Abu Nuwas, yang hidup pada abad ke-8, seolah mengingatkan kita hari-hari ini. Kemudian diceritakan pula oleh Gus Baha, suatu ketika Harun al-Rasyid berjalan-jalan, dan melihat ada seorang perempuan lagi mandi. Dulu model kamar mandi itu terbuka, sehingga sang khalifah bisa melihat rambut perempuan itu. Lalu dia memejamkan matanya, tapi tetap saja, teramat sangat membekas dalam benaknya. Dia tahu perempuan itu cantik. Dia tidak bisa tidur semalaman.
“Zina nggak berani, melupakan nggak bisa.” ungkap Gus Baha. Intinya, bingunglah sang khalifah terkenal di Dinas Abbasiyah itu. “Mau poligami pun rasanya tak pantas. Lha wong sudah beristri empat. Sudah tak bisa nambah pokoknya.” lanjut Gus Baha.
Akhirnya, Harun al Rasyid memanggil semua pujangga yang ada di kota Thus dan sekitarnya. Termasuk Abu Nuwas. Semua penyair datang dan membacakan syair. Namun, tidak ada yang bisa menenangkan sang khalifah. Hingga giliran Abu Nuwas, dan langsung ia bersyair bahwasanya ada seorang lelaki yang tersiksa karena melihat perempuan.
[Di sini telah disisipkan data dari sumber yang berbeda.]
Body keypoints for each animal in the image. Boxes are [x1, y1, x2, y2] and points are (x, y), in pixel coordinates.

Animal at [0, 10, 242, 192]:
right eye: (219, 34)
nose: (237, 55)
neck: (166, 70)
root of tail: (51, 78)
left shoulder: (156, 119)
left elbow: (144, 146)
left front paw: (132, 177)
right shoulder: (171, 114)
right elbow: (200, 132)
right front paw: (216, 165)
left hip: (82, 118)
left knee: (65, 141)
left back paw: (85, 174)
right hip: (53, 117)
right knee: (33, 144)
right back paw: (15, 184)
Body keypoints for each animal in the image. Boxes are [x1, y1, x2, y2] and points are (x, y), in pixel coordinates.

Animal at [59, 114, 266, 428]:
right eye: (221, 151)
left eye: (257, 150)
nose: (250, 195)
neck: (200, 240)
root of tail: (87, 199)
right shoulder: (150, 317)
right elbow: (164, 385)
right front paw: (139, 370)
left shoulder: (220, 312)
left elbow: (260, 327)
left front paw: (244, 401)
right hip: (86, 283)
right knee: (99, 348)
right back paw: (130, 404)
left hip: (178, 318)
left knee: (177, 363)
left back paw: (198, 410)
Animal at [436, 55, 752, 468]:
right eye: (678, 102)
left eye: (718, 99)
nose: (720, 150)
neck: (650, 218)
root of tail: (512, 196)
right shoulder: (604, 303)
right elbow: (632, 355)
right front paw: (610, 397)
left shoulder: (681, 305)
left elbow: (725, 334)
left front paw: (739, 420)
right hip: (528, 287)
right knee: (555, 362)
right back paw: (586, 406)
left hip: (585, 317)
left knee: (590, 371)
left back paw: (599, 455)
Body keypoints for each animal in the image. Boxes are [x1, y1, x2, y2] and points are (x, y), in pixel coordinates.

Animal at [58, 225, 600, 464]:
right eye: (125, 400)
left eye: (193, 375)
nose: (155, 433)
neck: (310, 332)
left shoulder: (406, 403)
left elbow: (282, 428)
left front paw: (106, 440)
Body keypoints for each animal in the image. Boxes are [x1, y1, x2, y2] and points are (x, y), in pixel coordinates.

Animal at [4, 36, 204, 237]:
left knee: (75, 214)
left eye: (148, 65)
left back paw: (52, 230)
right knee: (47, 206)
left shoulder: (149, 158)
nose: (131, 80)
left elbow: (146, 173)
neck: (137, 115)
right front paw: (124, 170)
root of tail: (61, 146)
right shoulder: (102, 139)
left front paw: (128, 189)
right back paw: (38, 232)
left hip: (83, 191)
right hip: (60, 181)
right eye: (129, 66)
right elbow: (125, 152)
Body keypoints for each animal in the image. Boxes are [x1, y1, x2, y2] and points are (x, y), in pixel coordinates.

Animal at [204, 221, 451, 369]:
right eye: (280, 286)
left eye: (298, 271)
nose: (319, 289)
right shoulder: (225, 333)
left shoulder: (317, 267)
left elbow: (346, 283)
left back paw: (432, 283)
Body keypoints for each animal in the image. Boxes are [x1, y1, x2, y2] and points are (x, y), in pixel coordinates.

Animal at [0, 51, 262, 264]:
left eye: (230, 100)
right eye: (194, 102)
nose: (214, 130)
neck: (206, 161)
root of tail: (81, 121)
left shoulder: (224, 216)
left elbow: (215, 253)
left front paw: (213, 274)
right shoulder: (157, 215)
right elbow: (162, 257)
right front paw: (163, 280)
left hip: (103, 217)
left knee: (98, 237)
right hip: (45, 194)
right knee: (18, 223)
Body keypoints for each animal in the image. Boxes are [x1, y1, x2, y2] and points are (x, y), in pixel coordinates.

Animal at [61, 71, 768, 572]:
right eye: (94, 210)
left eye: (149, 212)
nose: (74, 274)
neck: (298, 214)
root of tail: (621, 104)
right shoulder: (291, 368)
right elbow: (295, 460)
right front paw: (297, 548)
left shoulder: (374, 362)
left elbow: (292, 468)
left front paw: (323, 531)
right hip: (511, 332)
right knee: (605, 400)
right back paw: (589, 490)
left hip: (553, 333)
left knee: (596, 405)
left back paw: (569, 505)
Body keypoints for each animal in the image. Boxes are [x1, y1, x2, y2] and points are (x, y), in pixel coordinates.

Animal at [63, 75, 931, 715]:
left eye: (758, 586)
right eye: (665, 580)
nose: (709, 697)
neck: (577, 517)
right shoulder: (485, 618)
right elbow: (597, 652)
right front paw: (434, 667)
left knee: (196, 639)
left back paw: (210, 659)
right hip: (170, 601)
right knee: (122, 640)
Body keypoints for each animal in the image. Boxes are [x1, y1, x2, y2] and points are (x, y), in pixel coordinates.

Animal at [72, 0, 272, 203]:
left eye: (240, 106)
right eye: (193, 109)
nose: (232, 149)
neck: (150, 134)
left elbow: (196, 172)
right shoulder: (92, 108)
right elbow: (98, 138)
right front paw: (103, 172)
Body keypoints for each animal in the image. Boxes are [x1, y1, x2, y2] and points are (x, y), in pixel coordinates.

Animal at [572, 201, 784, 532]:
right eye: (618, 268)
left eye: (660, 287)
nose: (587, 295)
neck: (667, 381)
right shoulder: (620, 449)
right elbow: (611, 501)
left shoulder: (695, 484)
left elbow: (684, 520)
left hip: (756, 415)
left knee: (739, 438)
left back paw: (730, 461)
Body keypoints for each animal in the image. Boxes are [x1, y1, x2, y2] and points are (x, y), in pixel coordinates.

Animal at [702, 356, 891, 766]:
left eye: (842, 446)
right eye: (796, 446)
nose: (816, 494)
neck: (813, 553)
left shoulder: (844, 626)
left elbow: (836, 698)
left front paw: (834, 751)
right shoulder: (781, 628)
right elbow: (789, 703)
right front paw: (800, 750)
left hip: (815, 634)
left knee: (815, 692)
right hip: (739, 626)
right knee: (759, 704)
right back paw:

Si laki-laki itu tak bisa tidur. Hendak zina tidak berani, melupakannya pun juga tak sanggup.
Harun al Rasyid, di tengah-tengah Abu Nuwas membacakan syair, bertanya: “Kamu ngintip ya?”
“Tidak, tidak.” jawab Abu Nuwas.
Semenjak itu, Harun al-Rasyid yakin bahwa Abu Nuwas itu mukhasyafah. Abu Nuwas itu hebat. Ia bisa membaca sesuatu di balik hijab. Semenjak itu Harun al Rasyid mengagung-agungkan Abu Nuwas. Kemudian, Abu Nuwas terkenal sebagai penyair besar, dan sekaligus sufi hebat.
Ada ungkapan terkenal dari Abu Nuwas: “Derajatku ini sudah seperti gelas putih yang bersih dan berisi air. Sekira orang melihat, seperti air tanpa gelas, atau sebagaimana gelas tanpa air. Jadi kewalianku dan kegilaanku itu telah menyatu.”
Benar-benar Abu Nuwas al-Hasan, seorang jadzab, sekaligus pintar. Namun, Harun al Rasyid juga pintar. Sampai-sampai Gus Baha pun mengirim fatihah kepada Harun al Rasyid. Gus Baha merasa masih berutang jasa pada Harun al Rasyid.